*Provided entries*
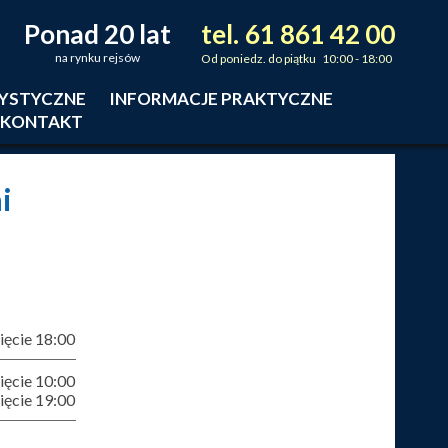
Ponad 20 lat
tel.
61
861
42
00
_
_
_
na rynku rejsów
Od poniedz. do piątku 10:00 - 18:00
RYSTYCZNE
INFORMACJE PRAKTYCZNE
KONTAKT
i
ęcie 18:00
ęcie 10:00
ęcie 19:00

*What you are asked to do*
The result should be an exact retyped version of all the entries above, containing no pictures.

*Answer to this task*
Ponad 20 lat
tel.
61
861
42
00
_
_
_
na rynku rejsów
Od poniedz. do piątku 10:00 - 18:00
RYSTYCZNE
INFORMACJE PRAKTYCZNE
KONTAKT
i
ęcie 18:00
ęcie 10:00
ęcie 19:00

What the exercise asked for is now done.